Buthelezi warned that if CEPPWAWU ever decided to strike, it would “stop the whole country”. “We know that employers are panicking,” he smiled, recalling that in recent years, CWIU had forced chemicals company, AECI and fuel processor, Sasol, to pay millions of Rands into social funds to protect workers who were retrenched. He said this was necessary because about 400 workers a month were being laid off in the sector covered by the new union: chemical, petroleum, packaging, glass and printing. Buthelezi estimated that the CEPPWAWU had the potential to grow to about 150 000 members. He said potential leadership problems had been avoided by having the two founder unions split leadership posts equally between them. Whether this will strengthen the left or the right in the union is not clear. PPWAWU was more conservative and ANC-linked than CWIU.


In December 1998, three unions at the Transnet parastatal combined, in line with COSATU’s call for unions to consolidate in order to boost their bargaining power, to form the SA Transport and Allied Workers’ Union (SATAWU), bringing together 47 000 workers. The unions which joined were the SA Railways and Harbours Workers’ Union (SARHWU), the Black Transnet Allied Trade Union (BLATU), and the Transnet Allied Trade Union. The interesting thing is that SARHWU was a COSATU affiliate, BLATU was a NACTU affiliate and Transnet Allied was an independent union. It is the first time in years that COSATU and NACTU have combined forces, so perhaps we are starting to see a move towards a merging of union federations plus unaligned unions. In June, the new SATAWU mega-union is set to merge with the militant Transport and General Workers’ Union (TGWU) to form another giant, this time with 100, 000 members.


Another merger in the pipeline is between the National Education, Health and Allied Workers’ Union (NEHAWU) and the SA Public Servants Union. The Police and Prisons Civil Rights Union (POPCRU) is also expected to participate in talks aimed at forging a public sector mega-union. And the 139 000-member Food and Allied Workers’ Union (FAWU) which conducted an eight-week strike last year, has indicated it wants to merge with the SA Commercial, Catering and Allied Workers’ Union (SACCAWU) which split from it several years ago.
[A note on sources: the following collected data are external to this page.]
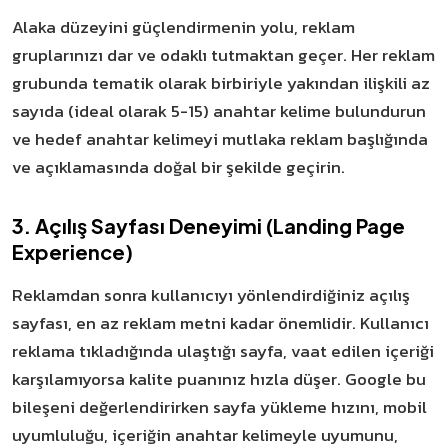
Alaka düzeyini güçlendirmenin yolu, reklam
gruplarınızı dar ve odaklı tutmaktan geçer. Her reklam
grubunda tematik olarak birbiriyle yakından ilişkili az
sayıda (ideal olarak 5-15) anahtar kelime bulundurun
ve hedef anahtar kelimeyi mutlaka reklam başlığında
ve açıklamasında doğal bir şekilde geçirin.
3. Açılış Sayfası Deneyimi (Landing Page
Experience)
Reklamdan sonra kullanıcıyı yönlendirdiğiniz açılış
sayfası, en az reklam metni kadar önemlidir. Kullanıcı
reklama tıkladığında ulaştığı sayfa, vaat edilen içeriği
karşılamıyorsa kalite puanınız hızla düşer. Google bu
bileşeni değerlendirirken sayfa yükleme hızını, mobil
uyumluluğu, içeriğin anahtar kelimeyle uyumunu,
Herbert Mkhize, SACCAWU assistant secretary-general and one of those who drew up a COSATU report on mergers, correctly said that mega-unions would be able to call strikes that would shut down the bosses’ entire production line, from factory floor to retail store.
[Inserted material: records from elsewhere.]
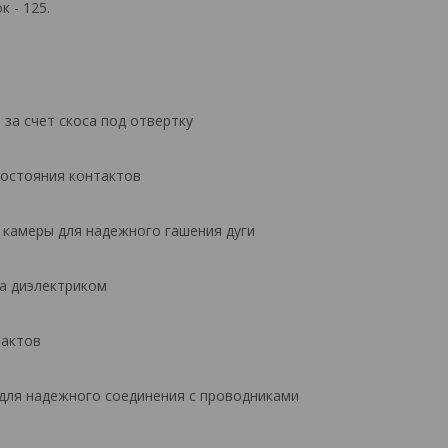
 - 125.
за счет скоса под отвертку
состояния контактов
 камеры для надежного гашения дуги
а диэлектриком
тактов
для надежного соединения с проводниками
Instead of unions being hopelessly fragmented, so that you find as many as 15 unions in some workplaces, some independent, others affiliated to different federations and some even in bitter rivalry with each other, all unions in a single workplace should be joined into a single fighting organisation. Of course cleaners have different problems to clerks, but why should cleaners be in one union and clerks in another? It is foolish and divides us against ourselves. Unity is strength. South Africa’s major labour federations (COSATU, NACTU and FEDUSA) come together for meetings with the bosses in NEDLAC, but it is time that they join forces as workers and as unionists, to weld themselves into one giant federation. Only then can the workers negotiate with the bosses from a position of unchallenged strength, force those in government to stay true to democracy and move towards our real revolutionary goal: ending oppression, exploitation and economic inequality and putting real power in the hands of all our people.